A 1ª Turma Recursal de Goiânia determinou a devolução de uma comissão paga por Paula Carolina Cardoso a Delano Lançamentos e Empreendimentos Imobiliários Ltda. A corretora garantiu a ela que, com a sua renda, teria direito ao financiamento do programa Minha Casa Minha Vida. Diante disso, Paula assinou um contrato de compra e venda e pagou, a título de entrada, a quantia de R$ 4 mil. Entretanto, ela não conseguiu o financiamento e, ao tentar reaver o dinheiro, foi informada de que ele não seria devolvido pois se tratava de comissão pelos serviços prestados pelos corretores.

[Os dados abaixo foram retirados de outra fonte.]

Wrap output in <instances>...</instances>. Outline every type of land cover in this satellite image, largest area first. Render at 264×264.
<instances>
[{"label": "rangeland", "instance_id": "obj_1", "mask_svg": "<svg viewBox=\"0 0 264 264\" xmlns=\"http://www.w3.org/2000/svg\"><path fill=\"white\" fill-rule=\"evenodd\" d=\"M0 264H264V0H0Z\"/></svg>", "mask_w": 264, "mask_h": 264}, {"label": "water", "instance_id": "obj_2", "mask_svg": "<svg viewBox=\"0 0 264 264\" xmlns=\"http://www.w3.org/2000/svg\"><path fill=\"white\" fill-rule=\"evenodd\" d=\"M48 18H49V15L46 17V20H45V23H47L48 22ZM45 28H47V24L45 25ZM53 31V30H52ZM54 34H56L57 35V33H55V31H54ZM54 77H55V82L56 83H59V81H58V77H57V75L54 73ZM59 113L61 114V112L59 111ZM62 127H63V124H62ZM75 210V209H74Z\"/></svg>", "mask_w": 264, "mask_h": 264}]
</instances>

A relatora do processo, juíza Placidina Pires, discordou da sentença inicial favorável à empresa. Valendo-se do artigo [725] do Código Civil e de entendimento jurisprudencial, a magistrada observou que a comissão de corretagem só é devida quando demonstrada a efetiva intermediação, de forma que as negociações produzam o resultado útil desejado, o que não ocorreu.

“Caso a consumidora tivesse sido alertada de que poderia não conseguir o financiamento, certamente não teria adiantado o dinheiro, muito menos se soubesse que se destinava para pagamento de comissão de corretagem”, concluiu. Integram a 1ª Turma Recursal de Goiânia os juízes Luís Antônio Alves Bezerra e Lourival Machado da Costa.